Myocardin-mutant heart tissue. Credit: Michael Parmacek, MD.
The discovery, published in the Proceedings of the National Academy of Sciences, provides new insights into the molecular program that controls how heart cells differentiate in a developing embryo and mature, and more importantly, identifies myocardin-activated genes as candidates that may underlie some forms of heart failure and cardiomyopathy. Mice genetically altered to block expression of myocardin in the heart develop cardiomyopathy. Mutant mice had severe alterations in the cell structures that cause contractions as well as a tissue that promotes communication between cells.
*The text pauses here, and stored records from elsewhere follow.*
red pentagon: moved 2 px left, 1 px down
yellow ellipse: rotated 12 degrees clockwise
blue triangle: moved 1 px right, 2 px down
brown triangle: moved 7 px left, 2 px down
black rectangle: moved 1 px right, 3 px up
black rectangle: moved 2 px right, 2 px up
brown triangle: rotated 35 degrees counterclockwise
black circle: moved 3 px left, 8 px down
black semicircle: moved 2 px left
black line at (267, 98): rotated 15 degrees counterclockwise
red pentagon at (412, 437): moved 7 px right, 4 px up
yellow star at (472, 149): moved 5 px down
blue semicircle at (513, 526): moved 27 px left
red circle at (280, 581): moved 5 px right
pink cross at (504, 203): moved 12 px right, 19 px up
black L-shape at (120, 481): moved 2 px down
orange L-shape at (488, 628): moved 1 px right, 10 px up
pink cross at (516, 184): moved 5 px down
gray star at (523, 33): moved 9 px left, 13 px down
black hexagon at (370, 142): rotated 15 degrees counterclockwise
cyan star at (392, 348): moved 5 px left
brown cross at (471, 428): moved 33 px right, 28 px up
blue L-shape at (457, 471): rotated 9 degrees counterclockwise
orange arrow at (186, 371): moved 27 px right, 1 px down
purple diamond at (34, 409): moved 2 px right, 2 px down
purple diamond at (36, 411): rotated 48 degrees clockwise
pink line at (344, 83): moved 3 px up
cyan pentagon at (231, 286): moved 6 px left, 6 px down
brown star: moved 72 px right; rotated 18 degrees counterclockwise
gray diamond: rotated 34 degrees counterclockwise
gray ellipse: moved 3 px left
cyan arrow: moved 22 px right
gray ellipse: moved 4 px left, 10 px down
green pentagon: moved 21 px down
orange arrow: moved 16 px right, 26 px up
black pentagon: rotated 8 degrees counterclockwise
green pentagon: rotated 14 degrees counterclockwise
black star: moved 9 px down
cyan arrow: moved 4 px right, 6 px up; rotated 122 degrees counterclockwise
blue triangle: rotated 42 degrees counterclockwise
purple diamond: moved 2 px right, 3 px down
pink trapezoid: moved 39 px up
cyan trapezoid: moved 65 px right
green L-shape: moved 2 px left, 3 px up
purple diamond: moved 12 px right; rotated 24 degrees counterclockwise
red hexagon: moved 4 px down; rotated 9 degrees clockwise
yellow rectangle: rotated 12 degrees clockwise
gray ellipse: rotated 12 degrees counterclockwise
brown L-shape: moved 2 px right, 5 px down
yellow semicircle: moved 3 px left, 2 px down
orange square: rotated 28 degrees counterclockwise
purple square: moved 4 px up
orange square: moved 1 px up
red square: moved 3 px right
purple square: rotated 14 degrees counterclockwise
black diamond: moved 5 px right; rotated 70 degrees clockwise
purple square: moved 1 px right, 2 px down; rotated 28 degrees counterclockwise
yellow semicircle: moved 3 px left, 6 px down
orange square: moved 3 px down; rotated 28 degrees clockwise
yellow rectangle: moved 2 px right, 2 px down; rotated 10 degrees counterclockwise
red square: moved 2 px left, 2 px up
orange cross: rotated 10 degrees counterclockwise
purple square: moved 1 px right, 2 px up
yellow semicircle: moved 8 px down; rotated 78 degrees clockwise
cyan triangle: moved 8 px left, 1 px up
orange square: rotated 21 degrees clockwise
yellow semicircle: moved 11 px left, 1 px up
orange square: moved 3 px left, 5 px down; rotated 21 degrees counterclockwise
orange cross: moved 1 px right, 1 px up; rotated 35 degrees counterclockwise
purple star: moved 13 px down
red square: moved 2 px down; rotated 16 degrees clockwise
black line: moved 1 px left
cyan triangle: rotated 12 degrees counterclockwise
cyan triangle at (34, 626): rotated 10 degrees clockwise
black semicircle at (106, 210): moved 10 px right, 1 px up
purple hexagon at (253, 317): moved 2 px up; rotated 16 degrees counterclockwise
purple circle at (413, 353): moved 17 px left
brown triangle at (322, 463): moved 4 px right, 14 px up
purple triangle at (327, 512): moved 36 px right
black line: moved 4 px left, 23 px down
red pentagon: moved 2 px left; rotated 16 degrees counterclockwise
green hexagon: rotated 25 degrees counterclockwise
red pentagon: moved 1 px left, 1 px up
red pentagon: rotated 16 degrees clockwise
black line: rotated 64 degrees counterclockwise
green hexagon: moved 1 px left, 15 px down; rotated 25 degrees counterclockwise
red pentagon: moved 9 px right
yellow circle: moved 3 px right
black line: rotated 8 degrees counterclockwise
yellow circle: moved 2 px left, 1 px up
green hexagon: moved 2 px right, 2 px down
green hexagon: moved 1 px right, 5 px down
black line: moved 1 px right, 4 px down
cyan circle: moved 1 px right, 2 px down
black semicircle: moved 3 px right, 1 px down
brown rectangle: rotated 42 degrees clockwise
What’s more, this finding provides insights into heritable forms of cardiomyopathy and heart failure, many of which are caused by mutations in genes controlled by myocardin. “Demonstrating that removing the mouse myocardin gene leads to heart failure suggests that drugs which block programmed cell death should be evaluated for treatment of some forms of heart failure,” notes senior author Michael Parmacek, MD, director of the Penn Cardiovascular Institute.